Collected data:
• • •

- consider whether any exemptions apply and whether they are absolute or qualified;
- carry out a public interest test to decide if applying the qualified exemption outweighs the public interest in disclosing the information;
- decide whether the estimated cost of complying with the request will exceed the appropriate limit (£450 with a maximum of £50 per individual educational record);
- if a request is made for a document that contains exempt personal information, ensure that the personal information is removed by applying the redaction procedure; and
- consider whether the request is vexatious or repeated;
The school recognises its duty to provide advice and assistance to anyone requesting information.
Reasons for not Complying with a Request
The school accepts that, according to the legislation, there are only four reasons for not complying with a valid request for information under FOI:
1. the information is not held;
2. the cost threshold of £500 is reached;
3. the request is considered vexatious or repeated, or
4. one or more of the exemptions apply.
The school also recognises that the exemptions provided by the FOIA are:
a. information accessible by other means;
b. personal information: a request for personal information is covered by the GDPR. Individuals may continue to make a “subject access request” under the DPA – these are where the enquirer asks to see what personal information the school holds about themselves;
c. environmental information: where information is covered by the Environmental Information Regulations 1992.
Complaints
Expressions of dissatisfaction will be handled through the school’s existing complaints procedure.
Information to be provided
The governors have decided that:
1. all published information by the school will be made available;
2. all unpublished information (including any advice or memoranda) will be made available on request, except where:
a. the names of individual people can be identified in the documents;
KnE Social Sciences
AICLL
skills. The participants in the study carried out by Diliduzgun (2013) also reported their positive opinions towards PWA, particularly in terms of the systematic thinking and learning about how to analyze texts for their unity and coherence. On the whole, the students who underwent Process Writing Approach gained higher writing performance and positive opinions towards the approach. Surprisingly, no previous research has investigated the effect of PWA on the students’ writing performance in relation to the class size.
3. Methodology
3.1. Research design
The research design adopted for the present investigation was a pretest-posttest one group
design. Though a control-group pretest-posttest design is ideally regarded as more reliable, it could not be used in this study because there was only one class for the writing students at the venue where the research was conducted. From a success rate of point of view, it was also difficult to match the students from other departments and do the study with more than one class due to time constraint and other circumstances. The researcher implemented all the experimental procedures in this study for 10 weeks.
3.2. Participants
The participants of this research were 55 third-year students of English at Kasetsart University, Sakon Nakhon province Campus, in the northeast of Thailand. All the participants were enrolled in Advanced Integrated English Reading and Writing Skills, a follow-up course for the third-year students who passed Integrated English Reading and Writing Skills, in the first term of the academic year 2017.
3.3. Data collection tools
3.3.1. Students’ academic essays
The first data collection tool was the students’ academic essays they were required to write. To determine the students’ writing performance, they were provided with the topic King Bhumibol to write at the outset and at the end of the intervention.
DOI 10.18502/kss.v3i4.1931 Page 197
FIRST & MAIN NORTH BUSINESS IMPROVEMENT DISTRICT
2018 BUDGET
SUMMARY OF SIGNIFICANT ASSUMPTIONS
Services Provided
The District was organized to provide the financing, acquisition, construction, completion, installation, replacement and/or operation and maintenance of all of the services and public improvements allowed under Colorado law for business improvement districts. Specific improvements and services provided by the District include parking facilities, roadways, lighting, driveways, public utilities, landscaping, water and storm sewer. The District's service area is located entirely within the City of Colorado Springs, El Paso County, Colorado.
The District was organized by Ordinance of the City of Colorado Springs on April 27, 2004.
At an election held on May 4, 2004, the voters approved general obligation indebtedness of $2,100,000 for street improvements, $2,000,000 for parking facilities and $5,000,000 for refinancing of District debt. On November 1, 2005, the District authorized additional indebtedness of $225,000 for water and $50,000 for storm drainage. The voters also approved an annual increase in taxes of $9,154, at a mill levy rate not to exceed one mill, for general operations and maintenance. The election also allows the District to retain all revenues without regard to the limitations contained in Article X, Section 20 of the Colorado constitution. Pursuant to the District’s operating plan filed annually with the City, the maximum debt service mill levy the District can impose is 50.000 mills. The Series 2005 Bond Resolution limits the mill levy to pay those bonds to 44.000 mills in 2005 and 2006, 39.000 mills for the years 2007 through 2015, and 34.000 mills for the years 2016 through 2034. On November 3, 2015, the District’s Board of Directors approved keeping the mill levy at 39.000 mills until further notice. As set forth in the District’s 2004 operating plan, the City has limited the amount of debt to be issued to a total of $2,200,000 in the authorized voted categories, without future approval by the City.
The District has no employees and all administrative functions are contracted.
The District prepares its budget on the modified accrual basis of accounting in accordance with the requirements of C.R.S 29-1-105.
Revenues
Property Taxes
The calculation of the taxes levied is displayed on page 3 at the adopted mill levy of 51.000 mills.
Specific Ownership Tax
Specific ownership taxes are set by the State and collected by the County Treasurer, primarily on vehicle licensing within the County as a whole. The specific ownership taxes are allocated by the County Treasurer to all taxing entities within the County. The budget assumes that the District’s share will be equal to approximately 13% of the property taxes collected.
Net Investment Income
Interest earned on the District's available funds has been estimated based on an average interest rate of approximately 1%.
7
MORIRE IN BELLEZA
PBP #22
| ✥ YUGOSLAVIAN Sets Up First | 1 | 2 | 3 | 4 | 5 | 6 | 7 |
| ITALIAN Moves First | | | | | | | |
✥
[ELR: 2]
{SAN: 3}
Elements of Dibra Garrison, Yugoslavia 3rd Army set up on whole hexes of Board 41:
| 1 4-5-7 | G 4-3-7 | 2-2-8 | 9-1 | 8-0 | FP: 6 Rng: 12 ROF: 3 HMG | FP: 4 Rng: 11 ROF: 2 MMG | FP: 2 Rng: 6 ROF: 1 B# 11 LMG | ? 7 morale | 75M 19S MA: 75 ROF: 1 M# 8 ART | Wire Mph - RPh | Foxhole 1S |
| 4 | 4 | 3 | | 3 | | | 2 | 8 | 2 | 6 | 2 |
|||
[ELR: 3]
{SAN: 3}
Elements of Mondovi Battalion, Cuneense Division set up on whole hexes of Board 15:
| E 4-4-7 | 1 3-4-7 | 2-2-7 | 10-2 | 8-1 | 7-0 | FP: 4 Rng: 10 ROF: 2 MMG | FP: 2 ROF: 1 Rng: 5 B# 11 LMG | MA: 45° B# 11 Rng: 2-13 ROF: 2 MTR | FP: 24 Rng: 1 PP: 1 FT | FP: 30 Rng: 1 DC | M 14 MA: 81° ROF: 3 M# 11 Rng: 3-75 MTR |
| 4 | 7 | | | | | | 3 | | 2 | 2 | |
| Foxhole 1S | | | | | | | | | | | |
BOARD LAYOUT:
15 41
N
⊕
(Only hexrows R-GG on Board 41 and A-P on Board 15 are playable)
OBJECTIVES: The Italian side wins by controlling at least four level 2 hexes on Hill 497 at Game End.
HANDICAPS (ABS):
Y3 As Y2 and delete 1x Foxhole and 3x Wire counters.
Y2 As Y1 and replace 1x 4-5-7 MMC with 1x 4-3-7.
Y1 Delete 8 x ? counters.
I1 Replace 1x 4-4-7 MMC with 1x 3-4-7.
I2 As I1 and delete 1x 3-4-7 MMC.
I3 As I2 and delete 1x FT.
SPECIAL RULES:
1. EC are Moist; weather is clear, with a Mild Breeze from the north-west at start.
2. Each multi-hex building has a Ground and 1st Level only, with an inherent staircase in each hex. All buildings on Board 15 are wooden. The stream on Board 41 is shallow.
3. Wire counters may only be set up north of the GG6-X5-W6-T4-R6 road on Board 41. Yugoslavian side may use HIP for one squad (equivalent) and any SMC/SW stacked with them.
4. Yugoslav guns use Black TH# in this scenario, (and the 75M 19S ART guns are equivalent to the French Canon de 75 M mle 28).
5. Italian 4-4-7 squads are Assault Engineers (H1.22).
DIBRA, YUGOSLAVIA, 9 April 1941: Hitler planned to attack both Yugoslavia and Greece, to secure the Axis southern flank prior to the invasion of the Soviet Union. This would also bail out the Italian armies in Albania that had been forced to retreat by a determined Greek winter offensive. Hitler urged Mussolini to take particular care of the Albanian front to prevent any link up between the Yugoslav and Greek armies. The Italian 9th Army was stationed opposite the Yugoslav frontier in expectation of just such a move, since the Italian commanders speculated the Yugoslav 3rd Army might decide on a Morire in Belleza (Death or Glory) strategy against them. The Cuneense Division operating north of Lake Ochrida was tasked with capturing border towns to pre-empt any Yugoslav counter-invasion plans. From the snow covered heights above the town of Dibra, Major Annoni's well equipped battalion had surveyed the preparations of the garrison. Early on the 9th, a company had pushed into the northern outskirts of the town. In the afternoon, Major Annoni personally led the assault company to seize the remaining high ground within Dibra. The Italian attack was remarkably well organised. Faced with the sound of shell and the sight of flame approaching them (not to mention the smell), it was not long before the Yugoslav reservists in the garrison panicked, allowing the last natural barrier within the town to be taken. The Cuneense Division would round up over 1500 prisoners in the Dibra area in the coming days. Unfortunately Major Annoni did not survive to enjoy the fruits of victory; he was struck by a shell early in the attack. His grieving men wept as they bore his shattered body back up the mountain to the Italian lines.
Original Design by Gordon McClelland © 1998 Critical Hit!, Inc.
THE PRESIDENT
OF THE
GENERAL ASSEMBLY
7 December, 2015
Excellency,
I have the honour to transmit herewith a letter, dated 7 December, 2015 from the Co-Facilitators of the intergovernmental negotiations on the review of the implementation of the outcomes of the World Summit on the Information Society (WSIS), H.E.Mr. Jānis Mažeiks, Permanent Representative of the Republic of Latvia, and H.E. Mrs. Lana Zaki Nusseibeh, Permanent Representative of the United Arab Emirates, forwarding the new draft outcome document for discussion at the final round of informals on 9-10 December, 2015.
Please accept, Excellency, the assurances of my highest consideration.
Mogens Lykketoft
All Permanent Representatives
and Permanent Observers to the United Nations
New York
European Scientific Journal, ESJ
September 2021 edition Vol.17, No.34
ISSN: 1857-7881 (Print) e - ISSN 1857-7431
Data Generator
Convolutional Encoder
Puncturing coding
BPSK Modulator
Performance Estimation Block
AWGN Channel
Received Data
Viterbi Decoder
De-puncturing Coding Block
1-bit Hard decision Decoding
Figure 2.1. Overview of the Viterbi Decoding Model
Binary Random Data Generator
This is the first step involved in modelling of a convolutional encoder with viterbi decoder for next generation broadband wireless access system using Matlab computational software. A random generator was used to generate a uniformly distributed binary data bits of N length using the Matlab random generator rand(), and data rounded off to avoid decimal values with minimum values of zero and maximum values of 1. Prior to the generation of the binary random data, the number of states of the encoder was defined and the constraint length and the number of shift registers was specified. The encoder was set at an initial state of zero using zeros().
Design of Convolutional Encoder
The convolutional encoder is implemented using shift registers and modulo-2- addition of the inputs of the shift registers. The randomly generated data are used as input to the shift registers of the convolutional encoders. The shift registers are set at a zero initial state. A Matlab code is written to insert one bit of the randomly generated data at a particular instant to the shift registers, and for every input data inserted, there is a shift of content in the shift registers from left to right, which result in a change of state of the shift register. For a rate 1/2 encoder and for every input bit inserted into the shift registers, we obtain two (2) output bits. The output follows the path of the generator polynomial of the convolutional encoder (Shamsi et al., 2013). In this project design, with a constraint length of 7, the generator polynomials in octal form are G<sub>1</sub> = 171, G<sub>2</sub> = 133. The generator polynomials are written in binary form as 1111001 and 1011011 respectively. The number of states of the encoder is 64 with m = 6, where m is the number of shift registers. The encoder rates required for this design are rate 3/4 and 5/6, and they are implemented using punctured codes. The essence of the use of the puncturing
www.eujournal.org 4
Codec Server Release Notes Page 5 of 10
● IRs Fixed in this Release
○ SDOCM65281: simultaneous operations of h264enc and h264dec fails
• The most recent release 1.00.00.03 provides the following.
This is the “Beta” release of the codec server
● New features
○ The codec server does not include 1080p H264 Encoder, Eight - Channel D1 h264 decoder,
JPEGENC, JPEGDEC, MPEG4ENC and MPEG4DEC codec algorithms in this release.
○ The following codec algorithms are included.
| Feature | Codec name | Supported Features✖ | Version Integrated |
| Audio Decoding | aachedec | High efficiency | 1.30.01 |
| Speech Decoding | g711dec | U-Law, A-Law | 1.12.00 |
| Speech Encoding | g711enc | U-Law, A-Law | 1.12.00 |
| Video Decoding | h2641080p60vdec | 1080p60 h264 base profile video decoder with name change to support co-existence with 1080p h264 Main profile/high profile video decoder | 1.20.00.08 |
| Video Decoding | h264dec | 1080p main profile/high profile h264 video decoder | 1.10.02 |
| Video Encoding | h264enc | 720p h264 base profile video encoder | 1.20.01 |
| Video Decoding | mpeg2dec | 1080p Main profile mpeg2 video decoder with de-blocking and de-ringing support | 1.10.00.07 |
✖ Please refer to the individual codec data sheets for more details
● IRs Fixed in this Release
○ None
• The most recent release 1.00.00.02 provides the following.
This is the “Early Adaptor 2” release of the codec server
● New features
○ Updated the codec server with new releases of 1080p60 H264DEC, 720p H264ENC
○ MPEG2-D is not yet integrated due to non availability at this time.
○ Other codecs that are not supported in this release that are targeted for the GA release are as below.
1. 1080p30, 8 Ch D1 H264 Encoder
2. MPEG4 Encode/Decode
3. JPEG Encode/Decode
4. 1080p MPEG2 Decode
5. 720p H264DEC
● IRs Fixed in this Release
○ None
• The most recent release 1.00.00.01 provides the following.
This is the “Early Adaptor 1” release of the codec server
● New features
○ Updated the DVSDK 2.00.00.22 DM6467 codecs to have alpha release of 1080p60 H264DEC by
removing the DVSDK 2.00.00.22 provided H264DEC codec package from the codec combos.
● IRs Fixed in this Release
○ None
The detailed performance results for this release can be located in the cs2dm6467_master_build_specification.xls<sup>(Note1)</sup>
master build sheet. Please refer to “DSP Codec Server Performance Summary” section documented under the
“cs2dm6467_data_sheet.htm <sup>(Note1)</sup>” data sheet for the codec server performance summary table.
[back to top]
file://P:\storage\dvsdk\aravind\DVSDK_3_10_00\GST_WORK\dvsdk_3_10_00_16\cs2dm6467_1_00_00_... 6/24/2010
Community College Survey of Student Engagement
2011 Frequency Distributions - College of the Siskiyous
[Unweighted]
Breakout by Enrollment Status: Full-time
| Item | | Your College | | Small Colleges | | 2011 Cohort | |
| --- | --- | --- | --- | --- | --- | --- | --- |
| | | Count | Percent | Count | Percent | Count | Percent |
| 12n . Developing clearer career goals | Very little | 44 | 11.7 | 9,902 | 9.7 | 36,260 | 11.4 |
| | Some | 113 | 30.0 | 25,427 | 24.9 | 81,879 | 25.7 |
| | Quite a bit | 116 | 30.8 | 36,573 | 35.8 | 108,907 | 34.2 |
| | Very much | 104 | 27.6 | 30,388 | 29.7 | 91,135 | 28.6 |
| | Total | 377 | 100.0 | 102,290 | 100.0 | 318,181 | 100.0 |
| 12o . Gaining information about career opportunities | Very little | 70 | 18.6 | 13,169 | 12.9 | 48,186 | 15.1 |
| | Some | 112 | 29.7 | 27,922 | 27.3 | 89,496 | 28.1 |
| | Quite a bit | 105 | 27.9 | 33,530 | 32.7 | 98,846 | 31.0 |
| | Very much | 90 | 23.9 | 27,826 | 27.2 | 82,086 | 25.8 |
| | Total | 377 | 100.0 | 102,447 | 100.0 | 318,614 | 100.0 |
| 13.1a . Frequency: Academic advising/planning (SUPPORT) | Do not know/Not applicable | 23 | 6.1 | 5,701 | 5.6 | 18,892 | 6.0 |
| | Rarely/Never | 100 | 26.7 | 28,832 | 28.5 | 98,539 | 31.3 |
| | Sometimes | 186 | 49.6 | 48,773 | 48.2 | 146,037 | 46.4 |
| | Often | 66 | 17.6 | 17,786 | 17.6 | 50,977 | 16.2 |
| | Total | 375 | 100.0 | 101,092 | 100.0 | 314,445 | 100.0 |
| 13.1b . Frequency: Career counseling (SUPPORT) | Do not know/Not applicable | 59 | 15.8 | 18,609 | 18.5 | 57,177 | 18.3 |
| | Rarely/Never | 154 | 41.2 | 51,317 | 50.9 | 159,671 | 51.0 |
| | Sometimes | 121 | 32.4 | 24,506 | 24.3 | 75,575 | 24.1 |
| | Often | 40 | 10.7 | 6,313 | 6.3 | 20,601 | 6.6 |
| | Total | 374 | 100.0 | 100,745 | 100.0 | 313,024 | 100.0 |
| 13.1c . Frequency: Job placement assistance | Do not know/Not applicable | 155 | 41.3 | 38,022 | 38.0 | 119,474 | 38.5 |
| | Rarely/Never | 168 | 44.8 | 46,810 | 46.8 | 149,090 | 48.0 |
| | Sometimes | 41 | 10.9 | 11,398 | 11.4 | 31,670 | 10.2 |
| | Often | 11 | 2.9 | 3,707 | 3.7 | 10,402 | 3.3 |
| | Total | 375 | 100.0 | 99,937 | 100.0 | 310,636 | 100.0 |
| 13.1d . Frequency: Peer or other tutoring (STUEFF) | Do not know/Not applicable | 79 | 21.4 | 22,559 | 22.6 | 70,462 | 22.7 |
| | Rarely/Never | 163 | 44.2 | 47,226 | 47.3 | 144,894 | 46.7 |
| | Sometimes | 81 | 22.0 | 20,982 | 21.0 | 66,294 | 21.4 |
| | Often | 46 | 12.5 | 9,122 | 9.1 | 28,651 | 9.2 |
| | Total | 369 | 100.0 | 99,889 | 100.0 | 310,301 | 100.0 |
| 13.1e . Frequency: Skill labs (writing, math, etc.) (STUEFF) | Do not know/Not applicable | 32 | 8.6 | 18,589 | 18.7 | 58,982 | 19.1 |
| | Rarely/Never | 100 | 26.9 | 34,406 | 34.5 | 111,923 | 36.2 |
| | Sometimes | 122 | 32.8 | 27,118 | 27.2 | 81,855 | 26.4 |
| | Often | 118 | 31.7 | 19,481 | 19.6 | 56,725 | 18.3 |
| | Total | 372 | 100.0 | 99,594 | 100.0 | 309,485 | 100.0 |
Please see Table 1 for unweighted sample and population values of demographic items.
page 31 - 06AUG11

• • •

--- WHAT YOU HAVE TO DO ---
Take the entries above and copy out all lines with the string "Adaptor".

--- WRITTEN SOLUTION ---
This is the “Early Adaptor 2” release of the codec server
This is the “Early Adaptor 1” release of the codec server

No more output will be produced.